Do we need to be more prescriptive in what class of link/object can participate in ‘E’, ones that are forgiving of or immune to shifting metadata that prescribes ‘S’? The little ‘e’ links I’ve described above lean more toward ephemeral annotations or the creation of new properties of ‘S’. Are these eligible for transactions in a DES just as we might have transactions on links created for the more evidentiary ‘E’?

Not necessarily. The E could be an annotation coming from a third party or an augmentation of he data through georeferencing by the collection, or, as you say, a link to an ORCID for the collector, determiner etc.

I do like the “E” “e” analogy though and wonder whether we could use this to somehow classify or better circumscribe the kind of extension as to whether it is a product (E) or whether it is an annotation/augmentation/correction (e) to the original data. Or do we need to make the distinction at all and just treat them all as different kinds of the same thing?

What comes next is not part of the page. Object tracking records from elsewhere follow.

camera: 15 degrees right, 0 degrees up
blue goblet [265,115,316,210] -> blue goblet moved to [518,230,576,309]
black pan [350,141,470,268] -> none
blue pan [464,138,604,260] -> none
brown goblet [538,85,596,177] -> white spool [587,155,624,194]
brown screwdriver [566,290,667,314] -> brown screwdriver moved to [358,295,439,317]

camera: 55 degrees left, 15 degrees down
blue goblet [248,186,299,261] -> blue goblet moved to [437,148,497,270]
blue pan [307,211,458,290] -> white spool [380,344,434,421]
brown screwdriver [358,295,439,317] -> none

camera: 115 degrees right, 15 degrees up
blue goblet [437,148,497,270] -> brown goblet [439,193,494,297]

I think where it does become a little more tricky is in scenarios here you are linking something that has more to do with the taxonomic concept than an individual specimen (in the case of a taxonomic authority) and I would see that as linking multiple DESs together to answer a broader question as I put it in my video.

I think we can all agree that annotations (or at least supporting them) are good. At the very least, they’d demonstrate that there are people who do want to produce them.

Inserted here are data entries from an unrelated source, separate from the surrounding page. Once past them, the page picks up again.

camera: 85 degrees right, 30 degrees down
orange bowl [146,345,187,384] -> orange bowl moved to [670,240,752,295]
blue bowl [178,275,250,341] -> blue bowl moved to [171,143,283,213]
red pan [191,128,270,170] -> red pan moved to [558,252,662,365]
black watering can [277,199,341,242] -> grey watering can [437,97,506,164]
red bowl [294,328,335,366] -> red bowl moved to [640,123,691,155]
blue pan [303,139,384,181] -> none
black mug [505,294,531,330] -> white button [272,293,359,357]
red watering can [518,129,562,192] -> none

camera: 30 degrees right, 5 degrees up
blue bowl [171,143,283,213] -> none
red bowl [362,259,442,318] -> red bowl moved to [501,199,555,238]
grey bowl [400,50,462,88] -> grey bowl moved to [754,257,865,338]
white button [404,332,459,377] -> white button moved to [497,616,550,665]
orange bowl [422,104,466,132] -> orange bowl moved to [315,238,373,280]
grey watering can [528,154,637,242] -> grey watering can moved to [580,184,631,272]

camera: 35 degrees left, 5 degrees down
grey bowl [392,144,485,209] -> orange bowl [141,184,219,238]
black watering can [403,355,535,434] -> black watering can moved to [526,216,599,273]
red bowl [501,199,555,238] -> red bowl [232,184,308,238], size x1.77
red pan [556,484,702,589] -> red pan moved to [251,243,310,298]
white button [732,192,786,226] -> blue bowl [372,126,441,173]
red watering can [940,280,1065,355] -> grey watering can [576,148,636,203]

I need help understanding the interplay & the implications for when annotations get built on top of shifting metadata. Here’s a common scenario: Annotator adds new metadata (eg ORCID for a collector) into a pool of annotations, source provider changes data (“oops sorry, made a mistake in transcription - wrong name typed in recordedBy”) & republishes a new & improved ‘S’. Does that little ‘e’ annotation persist in the pool if it was not ever absorbed into the canonical source ‘S’? It was rendered illogical through no fault of the annotator. This is where I see transactions falling short - the events do not overlap in a short-lived, temporal sequence of cause and effect with clearly delineated, shared responsibilities.

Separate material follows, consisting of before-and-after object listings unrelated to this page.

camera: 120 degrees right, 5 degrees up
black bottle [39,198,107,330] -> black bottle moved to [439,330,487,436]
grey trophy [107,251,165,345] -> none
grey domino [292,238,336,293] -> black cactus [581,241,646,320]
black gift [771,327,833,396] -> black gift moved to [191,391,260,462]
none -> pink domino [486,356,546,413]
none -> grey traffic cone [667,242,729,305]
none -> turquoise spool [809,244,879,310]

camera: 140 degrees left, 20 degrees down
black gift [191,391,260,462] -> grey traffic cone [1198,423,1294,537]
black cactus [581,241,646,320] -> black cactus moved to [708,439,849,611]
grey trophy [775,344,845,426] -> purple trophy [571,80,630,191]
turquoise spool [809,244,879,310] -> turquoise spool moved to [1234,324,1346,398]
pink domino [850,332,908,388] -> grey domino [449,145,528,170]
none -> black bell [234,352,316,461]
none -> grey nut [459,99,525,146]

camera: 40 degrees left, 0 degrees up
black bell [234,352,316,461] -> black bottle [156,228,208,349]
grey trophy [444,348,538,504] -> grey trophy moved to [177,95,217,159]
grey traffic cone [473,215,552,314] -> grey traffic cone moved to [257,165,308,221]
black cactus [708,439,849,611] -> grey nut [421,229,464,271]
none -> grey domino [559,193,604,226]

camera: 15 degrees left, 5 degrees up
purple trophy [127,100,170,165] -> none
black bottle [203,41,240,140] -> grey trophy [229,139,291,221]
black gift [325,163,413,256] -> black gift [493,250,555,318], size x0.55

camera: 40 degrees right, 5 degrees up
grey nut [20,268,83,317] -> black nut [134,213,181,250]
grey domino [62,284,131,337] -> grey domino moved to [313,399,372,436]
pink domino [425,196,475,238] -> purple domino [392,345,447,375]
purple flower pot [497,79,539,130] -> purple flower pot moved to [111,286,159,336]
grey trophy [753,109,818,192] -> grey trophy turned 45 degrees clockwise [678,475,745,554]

Instead, it’s perhaps more fruitful to turn our attention to how to best atomize the anchor points of little ‘e’ links as computed hashes. One end resides in the source, the other identical end resides in the object of the annotation. The moment either of those ends diverge, the annotation is flagged as suspect & in need of repair. Other metadata elements in ‘S’ can be merrily updated from source without affecting the veracity of this little ‘e’ link. And so yes, we need a persistent identifier for the ‘S’ but we also need atomized anchor points for each of the key:value pairs of metadata with computed hashes as standard sockets into which we can plug an annotation. When the voltage changes, we can trip the circuit and pull the plug.